* **正文部分**

膜技术分离稀土金属元素的研究进展

doi:10.16085/j.issn.1000-6613.2021-2597

摘要/Abstract

摘要：

稀土金属元素是我国重要的战略资源，因其在高精尖产品中的独特作用，稀土金属元素的分离纯化显得格外重要。膜分离技术是一种高效率、低能耗、环境友好的分离手段，在众多领域应用广泛，将其用于稀土金属分离可明显提升分离效率，降低稀土工业对环境的破坏，但目前的研究尚处于起步阶段，将面临较多挑战。本文介绍了膜技术分离稀土金属的三种策略，包括离子印迹膜、聚合物包合膜和液膜，总结了膜材料的制备方法和分离性能，分析比较了膜技术细分类型的特点和利弊。本文还指出离子印迹膜的选择分离性优势巨大，但在吸附容量上仍有提升空间，也是未来几年膜分离技术的研究重点；聚合物包合膜和液膜分离技术，可根据萃取剂类型和用量灵活调整活性位点种类和数量，在膜技术分离稀土金属的工业化应用方面具有较大潜力。

关键词: 稀土金属, 膜分离, 离子印迹, 包合膜, 液膜

Abstract:

Rare earth metals are regards as the essential strategic resources in China due to the unique roles in high-precision products. The separation and purification of rare earth elements is particularly important in order to satisfy the high purity criterion of products. Membrane separation technology is a highly efficient, low power consuming and environmental-friendly separation method, which can be widely used in extensive fields. In addition, their application in rare earth metal separation can efficiently improve the separation properties and greatly decrease the serious environment pollutions caused by the rare earth separation and its related industries. Hence, the scientific researches on these issues are highly crucial but still facing challenges. In this review, three kinds of membrane separation strategies, including ion imprinted membrane, polymer inclusion membrane and liquid membrane, were systematically introduced. Moreover, the preparation methods and separation properties of membrane materials were summarized, and the characteristics, advantages and disadvantages of subdivision types of membrane technology were discussed and compared. Furthermore, Ion imprinted membrane exhibited the great advantages in separation selectivity, but further improvement of adsorption capacity was highly needed, which was also the research focus of membrane separation technology in the next few years. Polymer inclusion membrane and liquid membrane separation technology showed the great potentials in the rare earth separation using membrane technology in the industrial application because it can flexibly adjust the type and quantity of active sites targeting at rare earth separation according to the type and amount of extractant.

* **数据区块**
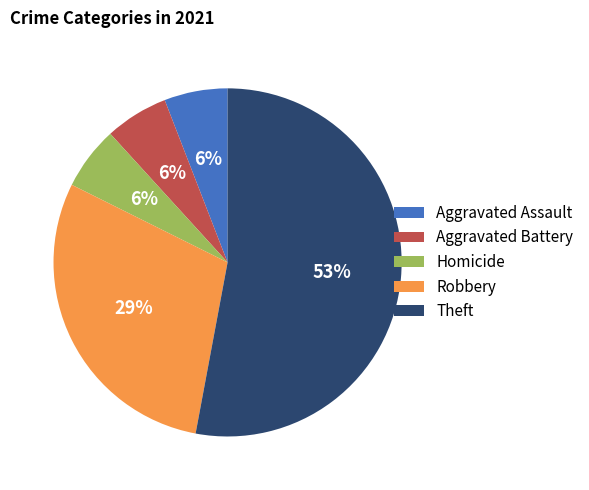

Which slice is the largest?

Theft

* **任务列表**
**1)** 根据正文部分，写出文中介绍的膜技术分离稀土金属的三种策略。
**2)** 将正文部分中从“稀土金属元素是我国重要的战略”开始、一直到“工业化应用方面具有较大潜力。”为止的文字逐字抄录下来。

* **练习答案**
**1)** 离子印迹膜、聚合物包合膜和液膜。

**2)**
稀土金属元素是我国重要的战略资源，因其在高精尖产品中的独特作用，稀土金属元素的分离纯化显得格外重要。膜分离技术是一种高效率、低能耗、环境友好的分离手段，在众多领域应用广泛，将其用于稀土金属分离可明显提升分离效率，降低稀土工业对环境的破坏，但目前的研究尚处于起步阶段，将面临较多挑战。本文介绍了膜技术分离稀土金属的三种策略，包括离子印迹膜、聚合物包合膜和液膜，总结了膜材料的制备方法和分离性能，分析比较了膜技术细分类型的特点和利弊。本文还指出离子印迹膜的选择分离性优势巨大，但在吸附容量上仍有提升空间，也是未来几年膜分离技术的研究重点；聚合物包合膜和液膜分离技术，可根据萃取剂类型和用量灵活调整活性位点种类和数量，在膜技术分离稀土金属的工业化应用方面具有较大潜力。